N(2)O Emissions From Two Agroecosystems: High Spatial Variability and Long Pulses Observed Using Static Chambers and the Flux‐Gradient Technique

With the addition of nitrogen (N), agricultural soils are the main anthropogenic source of N(2)O, but high spatial and temporal variabilities make N(2)O emissions difficult to characterize at the field scale. This study used flux‐gradient measurements to continuously monitor N(2)O emissions at two agricultural fields under different management regimes in the inland Pacific Northwest of Washington State, USA. Automated 16‐chamber arrays were also deployed at each site; chamber monitoring results aided the interpretation of the flux gradient results. The cumulative emissions over the six‐month (1 April–30 September) monitoring period were 2.4 ± 0.7 and 2.1 ± 2 kg N(2)O‐N/ha at the no‐till and conventional till sites, respectively. At both sites, maximum N(2)O emissions occurred following the first rainfall event after N fertilization, and both sites had monthlong emission pulses. The no‐till site had a larger N(2)O emission factor than the Intergovernmental Panel on Climate Change Tier 1 emission factor of 1% of the N input, while the conventional‐till site's emission factor was close to 1% of the N input. However, these emission factors are likely conservative.

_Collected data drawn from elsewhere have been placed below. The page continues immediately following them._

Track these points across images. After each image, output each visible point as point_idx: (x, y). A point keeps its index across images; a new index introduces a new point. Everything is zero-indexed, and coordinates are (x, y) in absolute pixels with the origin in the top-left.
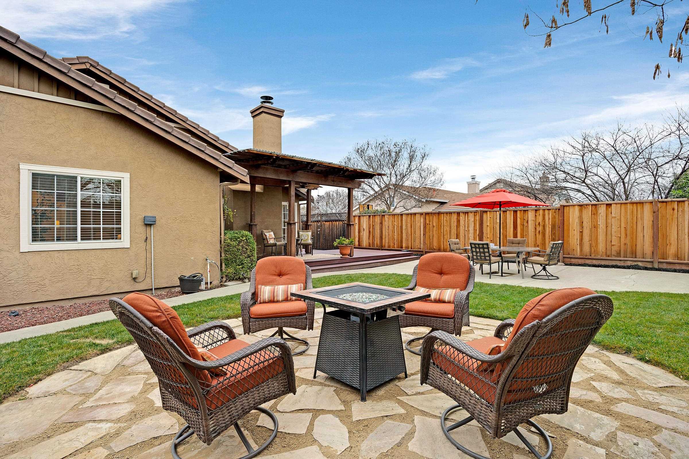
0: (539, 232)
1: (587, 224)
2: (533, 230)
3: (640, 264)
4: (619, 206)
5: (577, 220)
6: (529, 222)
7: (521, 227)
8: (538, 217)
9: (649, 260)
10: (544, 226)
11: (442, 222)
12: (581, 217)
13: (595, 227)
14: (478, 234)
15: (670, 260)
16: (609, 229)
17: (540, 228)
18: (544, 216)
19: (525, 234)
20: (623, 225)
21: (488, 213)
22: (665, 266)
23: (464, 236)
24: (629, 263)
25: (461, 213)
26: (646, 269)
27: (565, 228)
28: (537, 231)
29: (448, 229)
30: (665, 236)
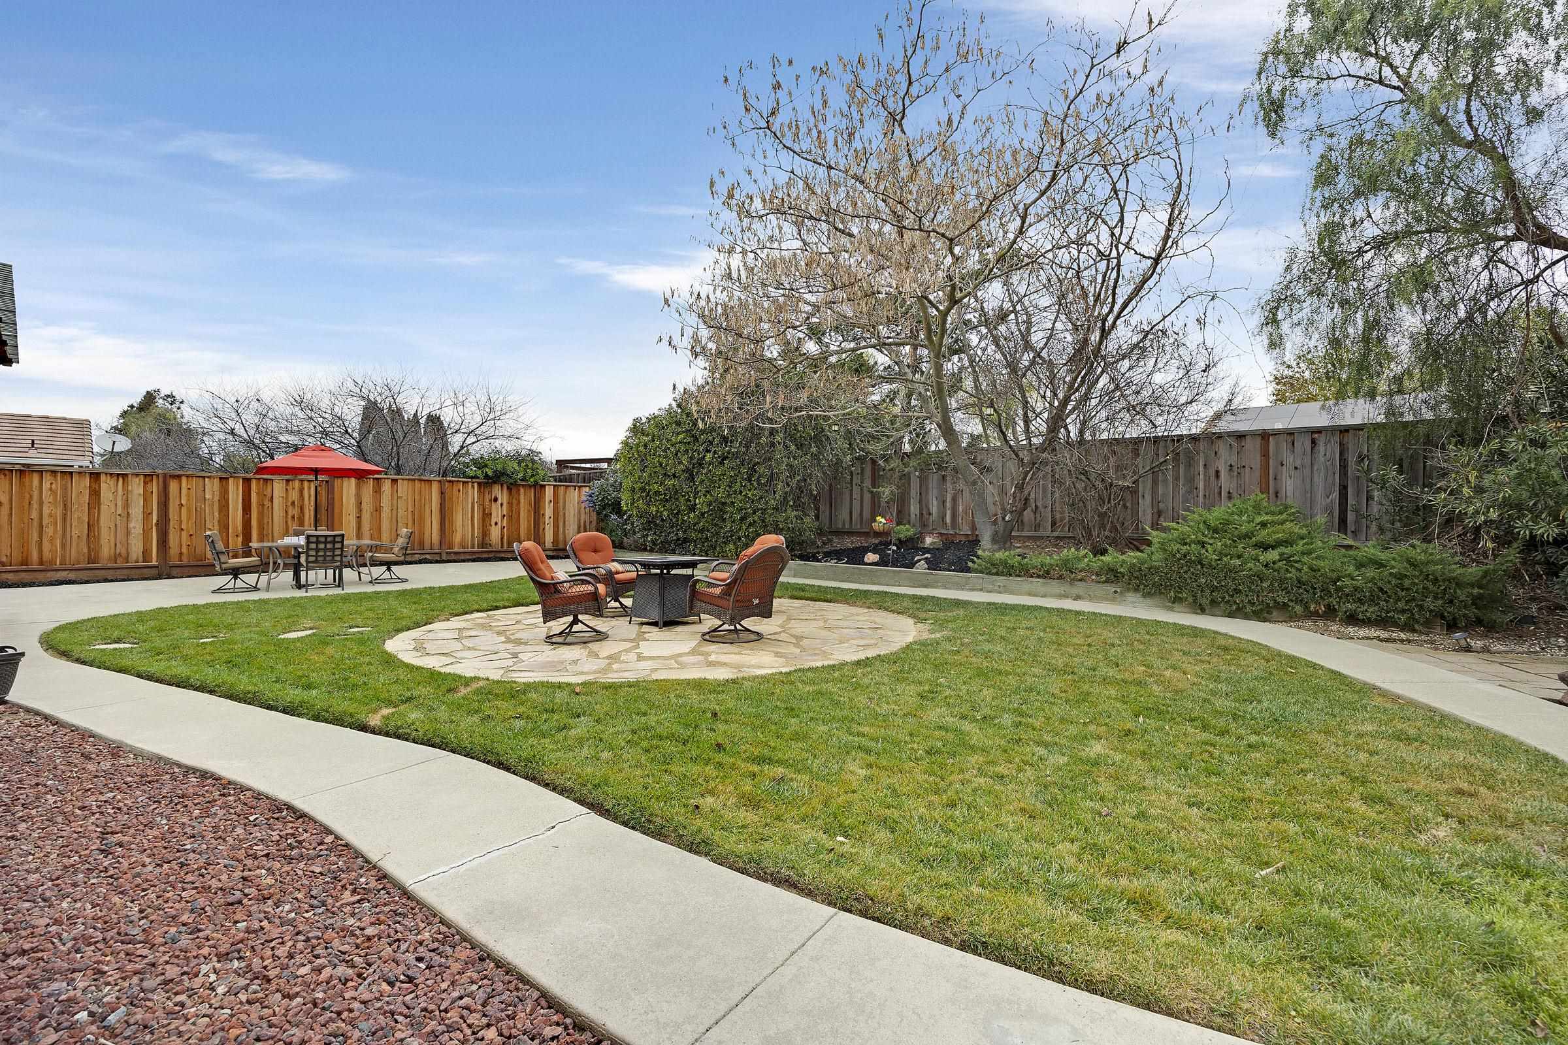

We estimate that the global warming potential of the N(2)O emissions at these sites is larger than that of the no‐till conversion carbon uptake. We recommend the use of chambers to investigate spatiotemporal controls as a complementary method to micrometeorological monitoring, especially in systems with high variability. Continued monitoring coupled with the use of models is necessary to investigate how changing management and environmental conditions will affect N(2)O emissions.